Fatal error at row table export after sample_rows/cols with Query-on-Batch in jupyter

Hello,
I’m hoping to get some help with debugging a fatal error I got while running Query-on-Batch in a jupyter notebook on my laptop. The full traceback + error dump is in the attached txt file. Briefly, my workflow consists of:

  1. Read a matrix table on GCP
  2. Read a local tsv into pandas and make hail dict
  3. Aggressively downsample rows and columns in matrix table
  4. Annotate columns of matrix table from hail dict
  5. Annotate rows with an aggregate grouped by the new column annotation
  6. Get row table
  7. Format and export row table

The error traceback points to the final export, but I’m guessing from run times etc. that everything here is waiting on lazy evals until hitting the export. Previous testing with this workflow had been working fine with (a) using head instead of sample_rows/cols at step 3, and (b) sending the row table to_pandas instead of export at step 7. Trying to run with sample_rows/cols and to_pandas also hit a similar looking fatal error, but I didn’t save that error message.
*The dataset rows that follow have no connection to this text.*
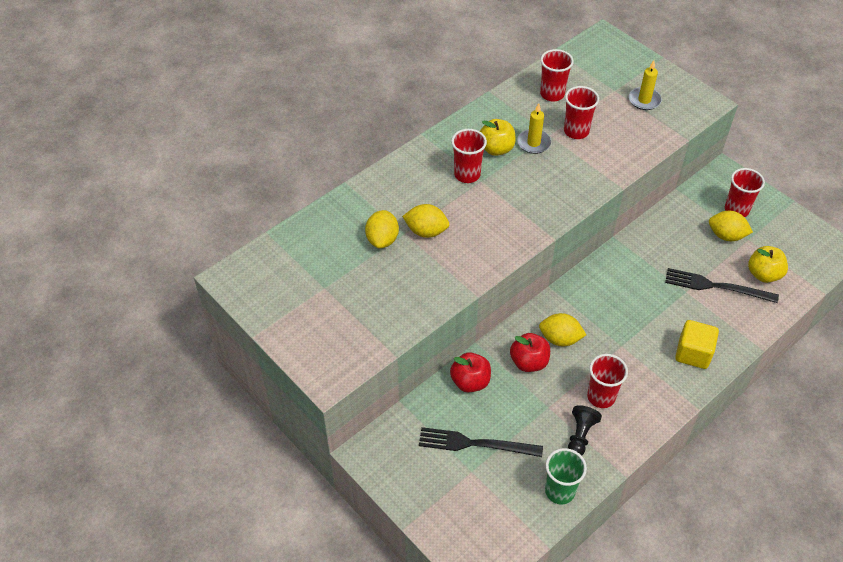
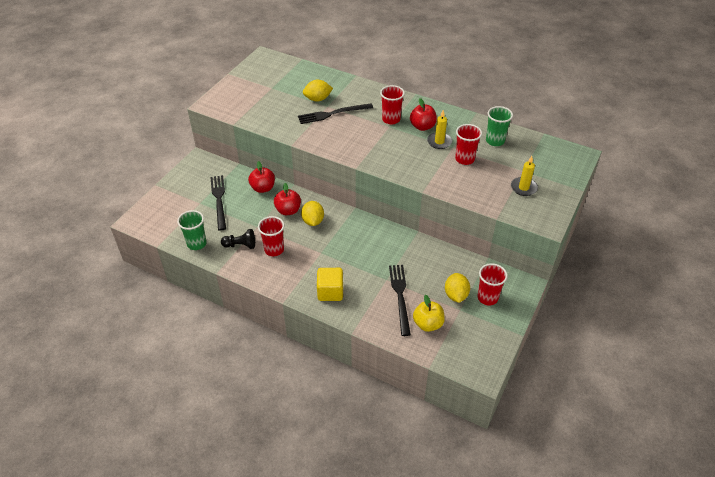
camera: 70 degrees right, 5 degrees down
(426, 231) = (333, 114): yellow lemon -> black fork
(496, 149) = (422, 126): yellow apple -> red apple
(552, 94) = (495, 141): red cup -> green cup

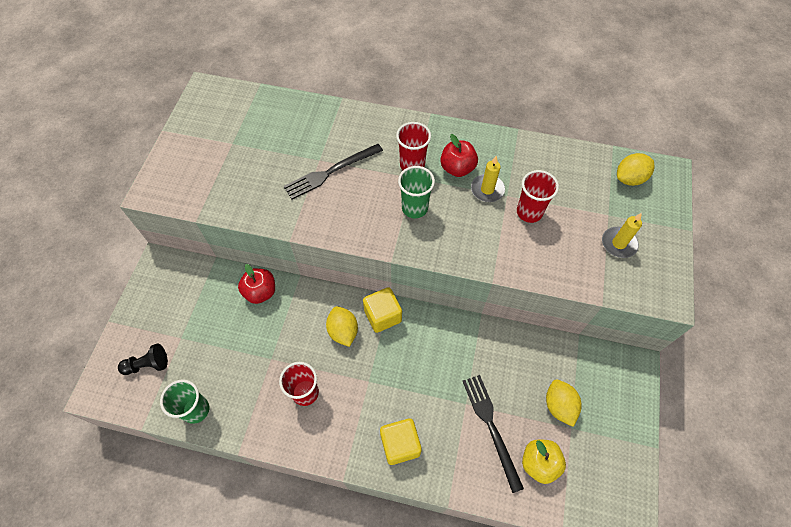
camera: 15 degrees left, 15 degrees up
(219, 200) = (206, 327): black fork -> none
(240, 245) = (257, 397): black pawn -> black pawn (148, 364)
(288, 210) = (305, 321): red apple -> none
(317, 99) = (302, 150): yellow lemon -> yellow lemon (629, 178)
(344, 218) = (382, 316): none -> yellow cube
(487, 298) = (598, 399): red cup -> none
(495, 141) = (557, 172): green cup -> green cup (414, 208)

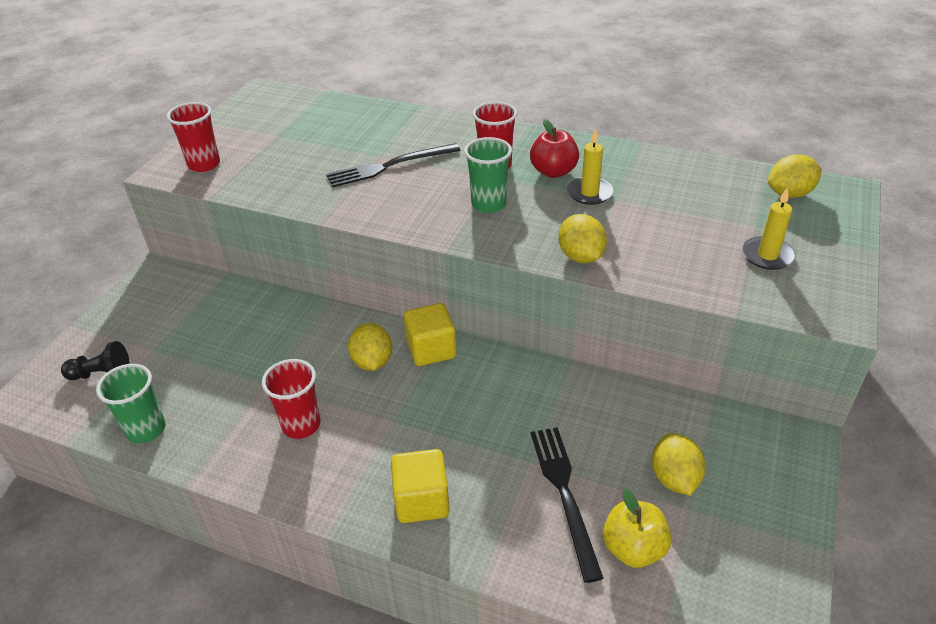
camera: 10 degrees right, 20 degrees down
(260, 292) = (274, 311): red apple -> none
(490, 257) = (580, 257): none -> yellow lemon
(529, 212) = (643, 217): red cup -> red cup (204, 164)

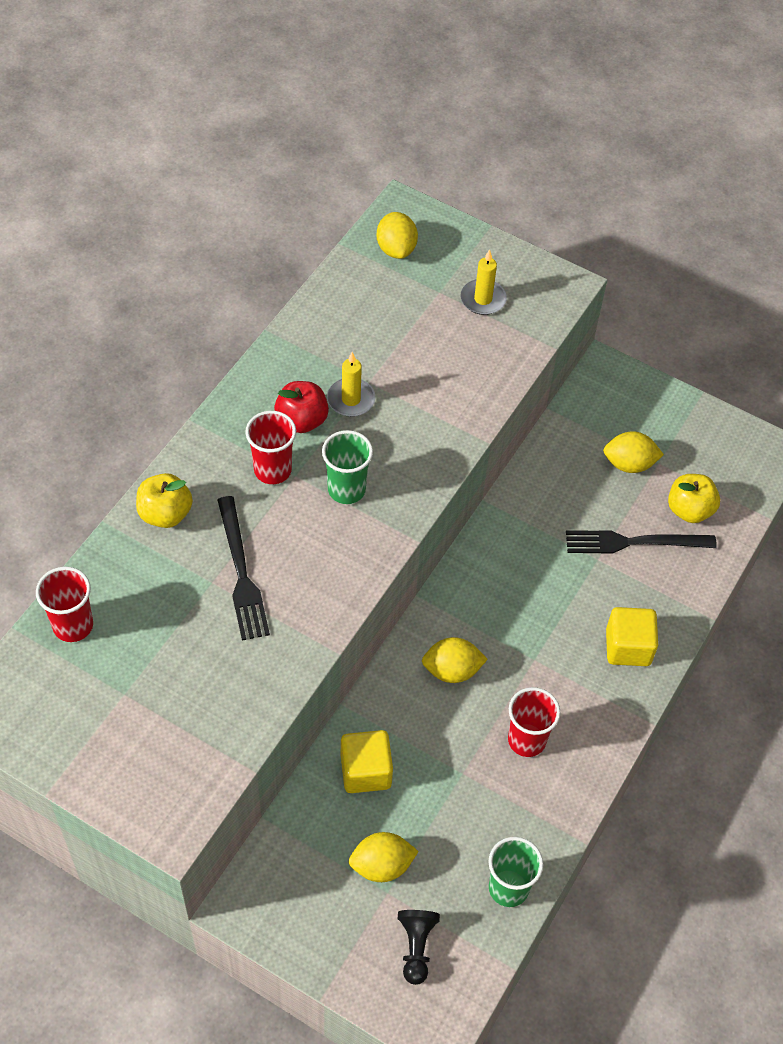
camera: 85 degrees left, 15 degrees up
(204, 164) = (171, 780): red cup -> red cup (73, 625)
(431, 349) = (445, 615): yellow cube -> yellow cube (365, 771)
(436, 127) = (165, 514): none -> yellow apple
(580, 257) = (453, 433): yellow lemon -> yellow lemon (382, 865)

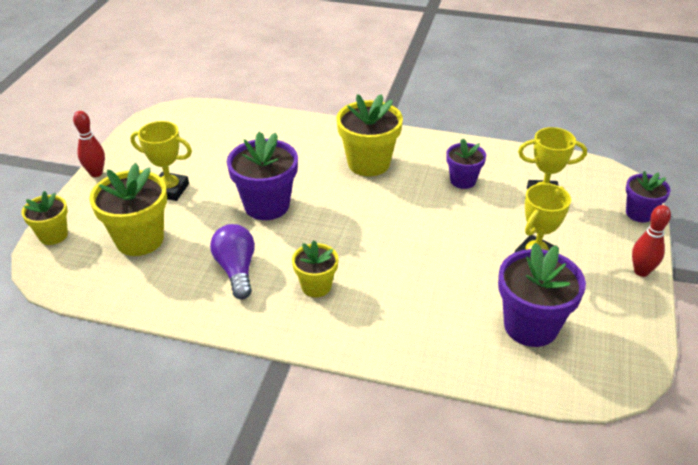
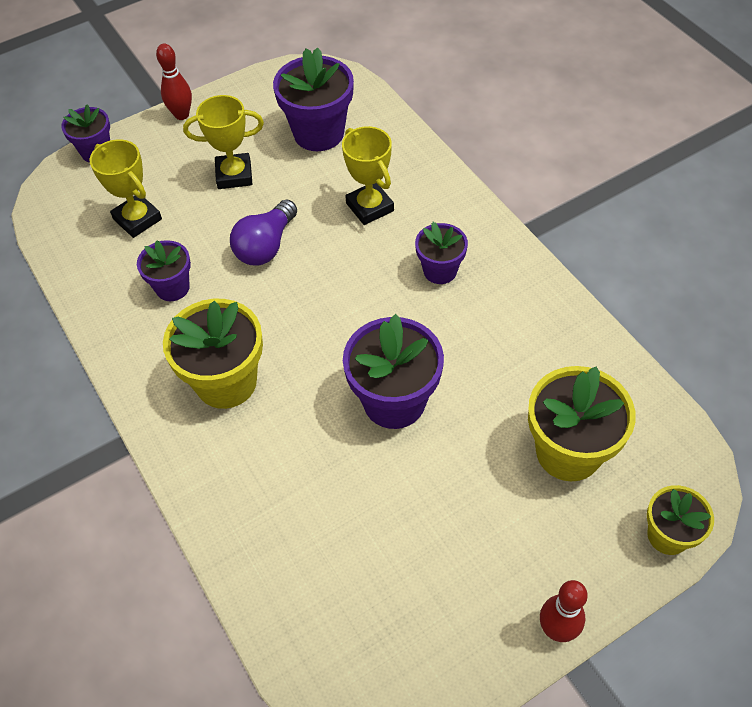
camera: 135 degrees left, 15 degrees up
(170, 190) = (481, 514): yellow trophy -> yellow trophy (369, 207)
(236, 270) = (496, 337): purple light bulb -> purple light bulb (266, 246)
(316, 286) = (440, 270): yellow flower pot -> purple flower pot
On the batch side, job 2077741 is the culprit with 2 failing jobs (of 22925), but I don’t know enough to parse those java errors. From submission behavior it looked like job 2077740 is also related as the parent/control job. (I’m assuming you have already have access to the batch logs from your end, but happy to grab the those outputs if needed.) If you want to look at the version that failed with to_pandas instead of export, I think that was jobs 2077734 (parent) / 2077736 (3 failed of 22k).

Let me know what additional info would be useful, if any. Thanks in advance for the help!

query_batch_dump.txt (29.9 KB)

I believe this is the same as a known issue with encodings that I’m looking into. I’ll have an update by Monday, I hope.

1 Like

Hi Tim, thanks for looking into this! If this is indeed related to your known issue, any suggestions on ways to potentially work around this for now?

Hi Raymond, sorry I didn’t update as promised! The fix is actually merged and if that’s the problem, version 0.2.94 will work.

Thanks for the update! I still get a fatal error with 0.2.94 (log attached), but the error log is longer with a bit more structured content so maybe that’s progress?

Batch jobs IDs are 2334458 (parent) and 2334493 (22k tasks), and this time all the child jobs report success but the parent job says failure. Log for that parent job blames a StepInterruptedError causing ContainerDeletedError.

query_batch_dump2.txt (691.0 KB)

@jigold could you take a look here? There’s nothing that looks like a stack trace from the compiler in this error dump.

Raymond, one question that came up – is this replicable every time you submit?

Appears replicable, at least in the python traceback without trying to go through the full dump with a fine tooth comb. That’s only for a couple attempts though, hit the end of trail billing credit so I’ll need to swap things over before I can test further.